* [RECORDS FOR THIS TASK]:
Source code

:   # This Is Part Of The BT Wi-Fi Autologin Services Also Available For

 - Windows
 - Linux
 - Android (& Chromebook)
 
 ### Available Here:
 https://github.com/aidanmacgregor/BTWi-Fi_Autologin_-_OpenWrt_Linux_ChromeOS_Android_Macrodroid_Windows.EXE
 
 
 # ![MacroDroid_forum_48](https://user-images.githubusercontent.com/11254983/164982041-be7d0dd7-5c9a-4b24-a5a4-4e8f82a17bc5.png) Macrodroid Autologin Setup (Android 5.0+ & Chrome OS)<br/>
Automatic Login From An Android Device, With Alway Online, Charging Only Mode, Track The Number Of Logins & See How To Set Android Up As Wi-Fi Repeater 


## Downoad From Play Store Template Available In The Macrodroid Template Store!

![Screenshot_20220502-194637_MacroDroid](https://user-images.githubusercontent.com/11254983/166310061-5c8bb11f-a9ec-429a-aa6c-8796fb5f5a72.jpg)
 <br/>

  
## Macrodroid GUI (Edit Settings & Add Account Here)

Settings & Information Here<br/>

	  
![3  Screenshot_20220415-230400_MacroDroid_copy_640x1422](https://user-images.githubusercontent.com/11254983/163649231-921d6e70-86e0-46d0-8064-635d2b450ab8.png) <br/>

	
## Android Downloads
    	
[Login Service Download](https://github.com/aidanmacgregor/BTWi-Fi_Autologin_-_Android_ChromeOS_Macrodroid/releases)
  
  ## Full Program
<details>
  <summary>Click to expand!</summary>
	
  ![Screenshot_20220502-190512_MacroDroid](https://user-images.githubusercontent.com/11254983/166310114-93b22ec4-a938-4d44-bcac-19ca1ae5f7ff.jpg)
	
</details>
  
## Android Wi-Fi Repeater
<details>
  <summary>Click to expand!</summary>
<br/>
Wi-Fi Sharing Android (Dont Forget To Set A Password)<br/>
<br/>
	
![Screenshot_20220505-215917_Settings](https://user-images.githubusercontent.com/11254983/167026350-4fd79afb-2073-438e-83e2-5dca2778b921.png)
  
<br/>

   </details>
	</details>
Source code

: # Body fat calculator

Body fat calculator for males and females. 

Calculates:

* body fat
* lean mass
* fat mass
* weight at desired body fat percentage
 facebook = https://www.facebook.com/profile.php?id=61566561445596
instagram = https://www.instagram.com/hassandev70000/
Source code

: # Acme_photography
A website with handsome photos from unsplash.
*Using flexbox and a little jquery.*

* [WHAT YOU ARE ASKED TO DO]:
Rewrite all of the material above, putting "Show details" in place of every "Click to expand" and leaving everything else unchanged.

* [REPLY TO THE TASK]:
Source code

:   # This Is Part Of The BT Wi-Fi Autologin Services Also Available For

 - Windows
 - Linux
 - Android (& Chromebook)
 
 ### Available Here:
 https://github.com/aidanmacgregor/BTWi-Fi_Autologin_-_OpenWrt_Linux_ChromeOS_Android_Macrodroid_Windows.EXE
 
 
 # ![MacroDroid_forum_48](https://user-images.githubusercontent.com/11254983/164982041-be7d0dd7-5c9a-4b24-a5a4-4e8f82a17bc5.png) Macrodroid Autologin Setup (Android 5.0+ & Chrome OS)<br/>
Automatic Login From An Android Device, With Alway Online, Charging Only Mode, Track The Number Of Logins & See How To Set Android Up As Wi-Fi Repeater 


## Downoad From Play Store Template Available In The Macrodroid Template Store!

![Screenshot_20220502-194637_MacroDroid](https://user-images.githubusercontent.com/11254983/166310061-5c8bb11f-a9ec-429a-aa6c-8796fb5f5a72.jpg)
 <br/>

  
## Macrodroid GUI (Edit Settings & Add Account Here)

Settings & Information Here<br/>

	  
![3  Screenshot_20220415-230400_MacroDroid_copy_640x1422](https://user-images.githubusercontent.com/11254983/163649231-921d6e70-86e0-46d0-8064-635d2b450ab8.png) <br/>

	
## Android Downloads
    	
[Login Service Download](https://github.com/aidanmacgregor/BTWi-Fi_Autologin_-_Android_ChromeOS_Macrodroid/releases)
  
  ## Full Program
<details>
  <summary>Show details!</summary>
	
  ![Screenshot_20220502-190512_MacroDroid](https://user-images.githubusercontent.com/11254983/166310114-93b22ec4-a938-4d44-bcac-19ca1ae5f7ff.jpg)
	
</details>
  
## Android Wi-Fi Repeater
<details>
  <summary>Show details!</summary>
<br/>
Wi-Fi Sharing Android (Dont Forget To Set A Password)<br/>
<br/>
	
![Screenshot_20220505-215917_Settings](https://user-images.githubusercontent.com/11254983/167026350-4fd79afb-2073-438e-83e2-5dca2778b921.png)
  
<br/>

   </details>
	</details>
Source code

: # Body fat calculator

Body fat calculator for males and females. 

Calculates:

* body fat
* lean mass
* fat mass
* weight at desired body fat percentage
 facebook = https://www.facebook.com/profile.php?id=61566561445596
instagram = https://www.instagram.com/hassandev70000/
Source code

: # Acme_photography
A website with handsome photos from unsplash.
*Using flexbox and a little jquery.*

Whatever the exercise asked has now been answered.